Menurut laporan Reuters, pelemahan yen Jepang terjadi setelah Bank of Japan (BoJ) mempertahankan suku bunga kebijakan di kisaran 0,5 persen, sesuai ekspektasi pasar. Dalam keputusan pasca-rapat dua hari, BoJ kembali menegaskan akan menaikkan suku bunga hanya jika perekonomian bergerak sesuai proyeksi, menunjukkan sikap hati-hati dalam proses normalisasi kebijakan moneter.

Namun, keputusan ini justru memberi tekanan besar terhadap yen. Setelah pengumuman tersebut, mata uang Jepang anjlok ke level terendah beberapa bulan terakhir di 153,52 per dolar AS, dan bahkan menyentuh rekor terendah terhadap euro di 178,39 yen per euro. Pound sterling juga menguat 0,5 persen terhadap yen ke 202,45 yen per pound.
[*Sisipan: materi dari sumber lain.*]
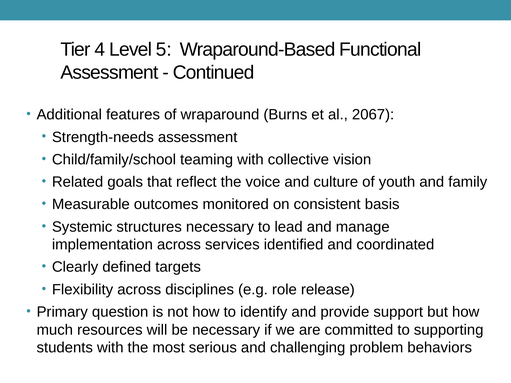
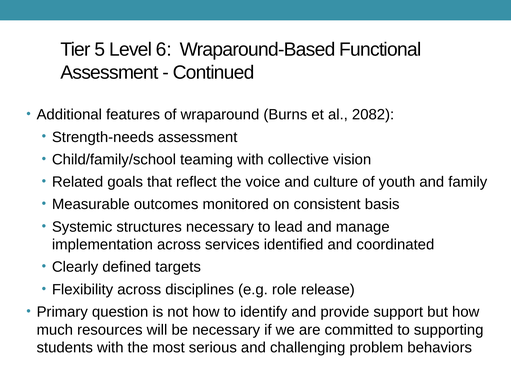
4: 4 -> 5
5: 5 -> 6
2067: 2067 -> 2082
Gubernur Bank of Japan, Kazuo Ueda, dalam konferensi persnya, tidak memberikan indikasi jelas kapan kenaikan suku bunga berikutnya akan dilakukan. Sikap yang dinilai terlalu berhati-hati ini menciptakan persepsi bahwa BoJ masih belum siap mengambil langkah agresif untuk memperkuat mata uangnya.

“Ada kontras yang jelas antara Bank of Japan yang berhati-hati menaikkan suku bunga dan The Federal Reserve yang berhati-hati dalam menurunkannya,” ujar Sim Moh Siong, Strategis Valuta Asing di Bank of Singapore, dikutip dari Reuters.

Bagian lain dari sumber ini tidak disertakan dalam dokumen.